● Required action:
Going line by line through the entries below, note each one with "Book", then report how many there are and nothing else.

Dataset entries
---*---

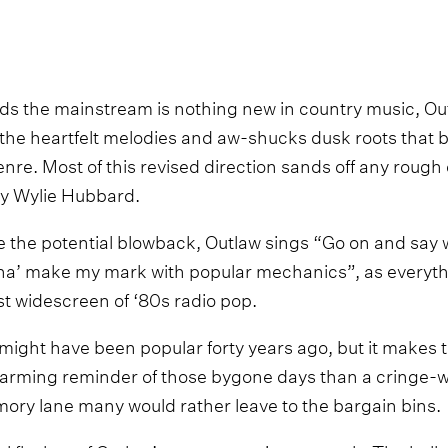
s the mainstream is nothing new in country music, Out
 the heartfelt melodies and aw-shucks dusk roots that 
enre. Most of this revised direction sands off any roug
ay Wylie Hubbard.
e the potential blowback, Outlaw sings “Go on and say
onna’ make my mark with popular mechanics”, as every
st widescreen of ‘80s radio pop.
ght have been popular forty years ago, but it makes thi
 charming reminder of those bygone days than a cringe
ry lane many would rather leave to the bargain bins.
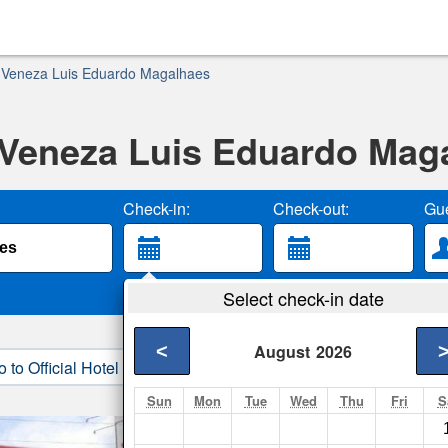
 Veneza Luis Eduardo Magalhaes
 Veneza Luis Eduardo Mag
Check-in:
Check-out:
Gue
Select check-in date
<
August
2026
o to Official Hotel Site
3. Book Direct
Sun
Mon
Tue
Wed
Thu
Fri
S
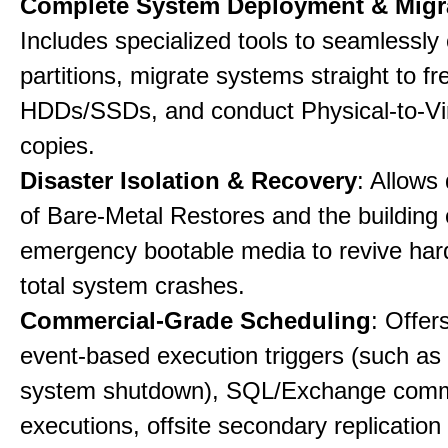
Complete System Deployment & Migr
Includes specialized tools to seamlessly 
partitions, migrate systems straight to fr
HDDs/SSDs, and conduct Physical-to-Vir
copies.
Disaster Isolation & Recovery
: Allows
of Bare-Metal Restores and the building
emergency bootable media to revive har
total system crashes.
Commercial-Grade Scheduling
: Offer
event-based execution triggers (such as 
system shutdown), SQL/Exchange com
executions, offsite secondary replication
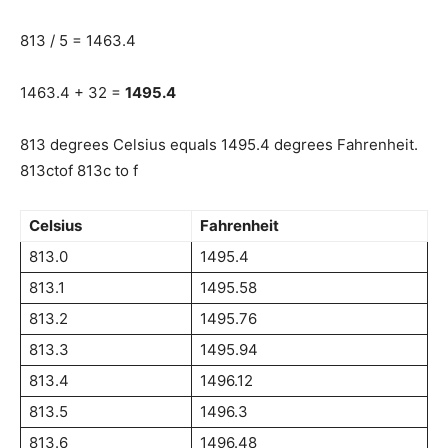
813 / 5 = 1463.4
1463.4 + 32 =
1495.4
813 degrees Celsius equals 1495.4 degrees Fahrenheit.
813ctof 813c to f
Celsius
Fahrenheit
813.0
1495.4
813.1
1495.58
813.2
1495.76
813.3
1495.94
813.4
1496.12
813.5
1496.3
813.6
1496.48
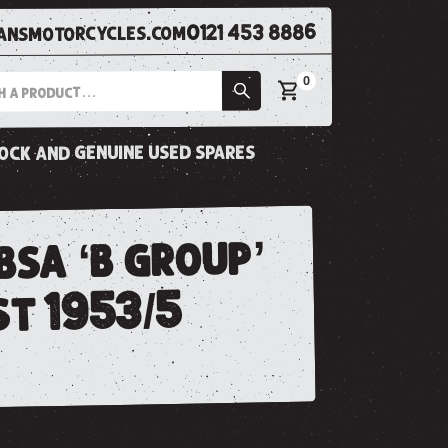
0121 453 8886
nsmotorcycles.com
0
tock and genuine used spares
bsa ‘b group’
st 1953/5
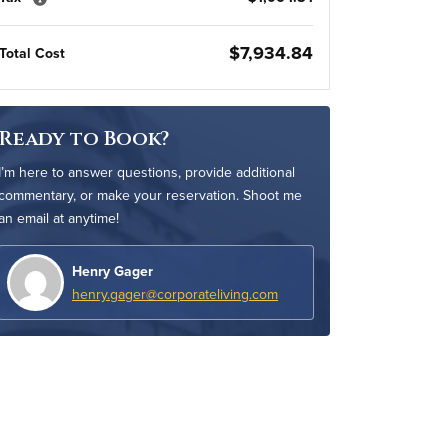
$7,934.84
Total Cost
Ready to Book?
I’m here to answer questions, provide additional
commentary, or make your reservation. Shoot me
an email at anytime!
Henry Gager
henry.gager@corporateliving.com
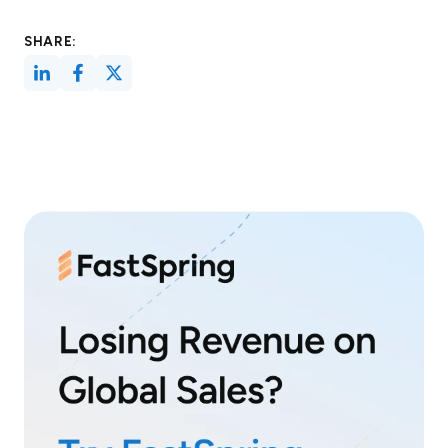
SHARE:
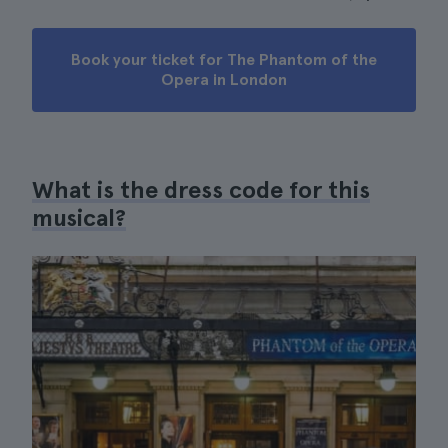
Book your ticket for The Phantom of the
Opera in London
What is the dress code for this
musical?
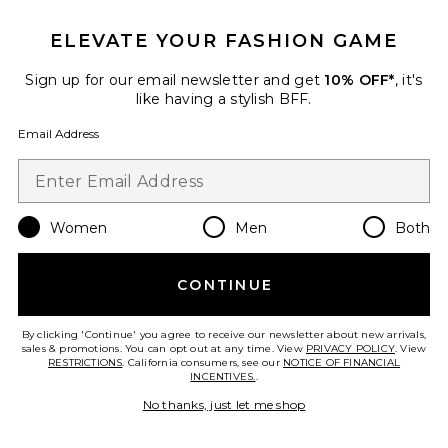
25 sold recently
ELEVATE YOUR FASHION GAME
Best Seller
Cloudnova 2 Sneaker
On
Sign up for our email newsletter and get
10% OFF*
, it's
$170
like having a stylish BFF.
Email Address
Favorite Roma Pant
Women
Men
Both
CONTINUE
By clicking 'Continue' you agree to receive our newsletter about new arrivals,
sales & promotions. You can opt out at any time. View
PRIVACY POLICY
. View
RESTRICTIONS
. California consumers, see our
NOTICE OF FINANCIAL
INCENTIVES.
.
No thanks, just let me shop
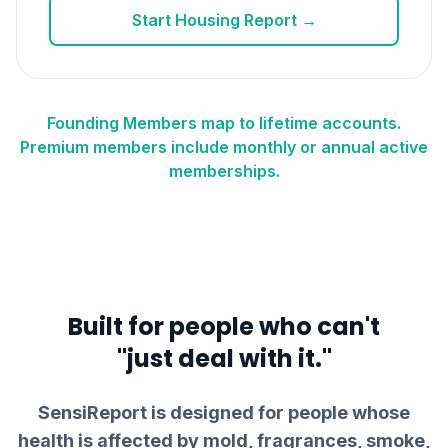
Start Housing Report →
Founding Members map to lifetime accounts.
Premium members include monthly or annual active
memberships.
Built for people who can't
"just deal with it."
SensiReport is designed for people whose
health is affected by mold, fragrances, smoke,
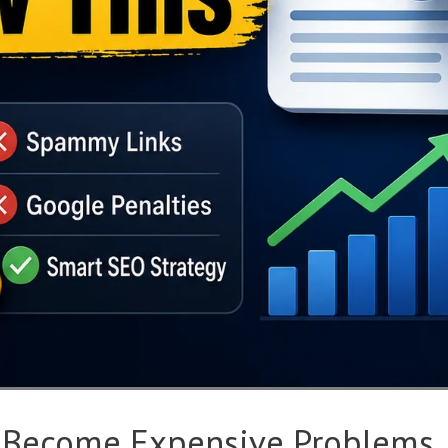
 Become Expensive Problems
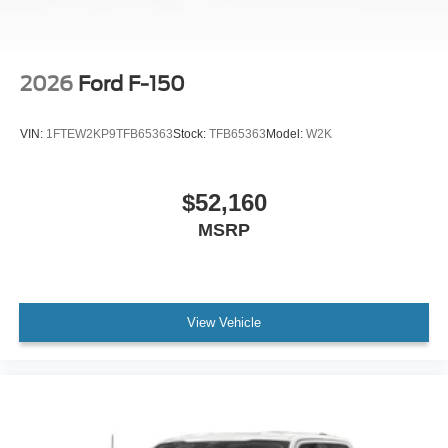
2026
Ford F-150
VIN:
1FTEW2KP9TFB65363
Stock:
TFB65363
Model:
W2K
$52,160
MSRP
View Vehicle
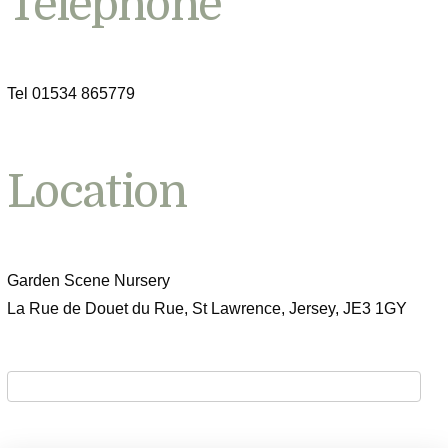
Telephone
Tel 01534 865779
Location
Garden Scene Nursery
La Rue de Douet du Rue, St Lawrence, Jersey, JE3 1GY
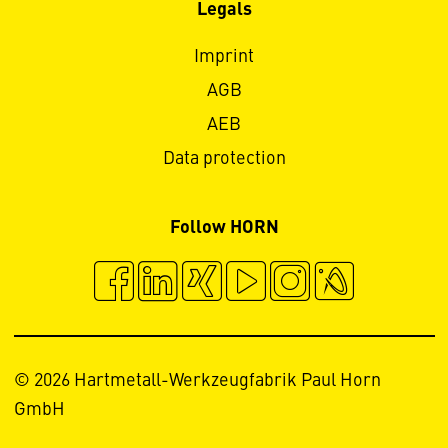
Legals
Imprint
AGB
AEB
Data protection
Follow HORN
© 2026 Hartmetall-Werkzeugfabrik Paul Horn
GmbH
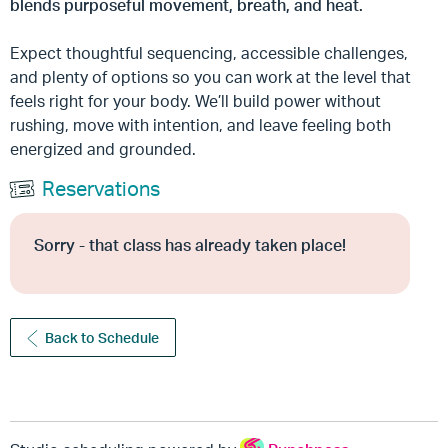
blends purposeful movement, breath, and heat.
Expect thoughtful sequencing, accessible challenges,
and plenty of options so you can work at the level that
feels right for your body. We’ll build power without
rushing, move with intention, and leave feeling both
energized and grounded.
Reservations
Sorry - that class has already taken place!
Back to Schedule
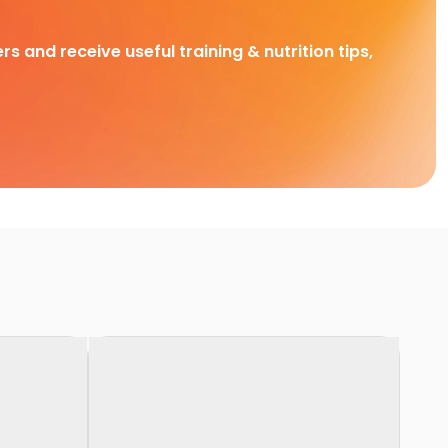
rs and receive useful training & nutrition tips,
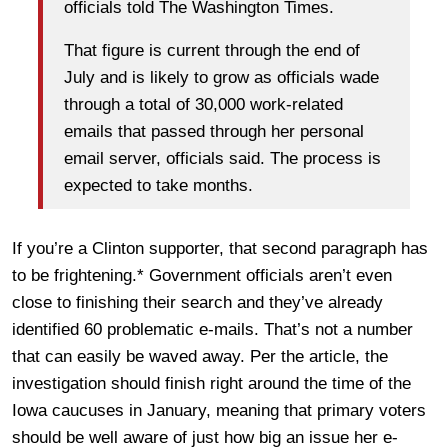
officials told The Washington Times.
That figure is current through the end of
July and is likely to grow as officials wade
through a total of 30,000 work-related
emails that passed through her personal
email server, officials said. The process is
expected to take months.
If you’re a Clinton supporter, that second paragraph has
to be frightening.* Government officials aren’t even
close to finishing their search and they’ve already
identified 60 problematic e-mails. That’s not a number
that can easily be waved away. Per the article, the
investigation should finish right around the time of the
Iowa caucuses in January, meaning that primary voters
should be well aware of just how big an issue her e-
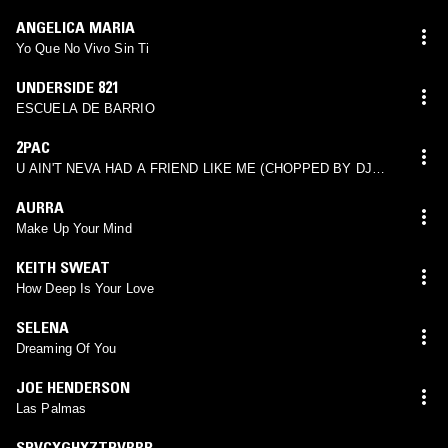
ANGELICA MARIA
Yo Que No Vivo Sin Ti
UNDERSIDE 821
ESCUELA DE BARRIO
2PAC
U AIN'T NEVA HAD A FRIEND LIKE ME (CHOPPED BY DJ
SCREW)
AURRA
Make Up Your Mind
KEITH SWEAT
How Deep Is Your Love
SELENA
Dreaming Of You
JOE HENDERSON
Las Palmas
SPVCXGHXZTPVRRP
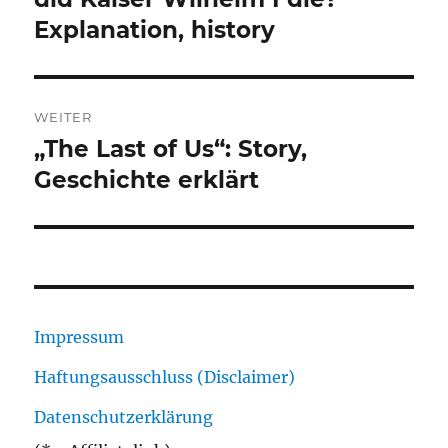
Explanation, history
WEITER
„The Last of Us“: Story,
Nächster
Beitrag:
Geschichte erklärt
Impressum
Haftungsausschluss (Disclaimer)
Datenschutzerklärung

---*---

● Reply:
3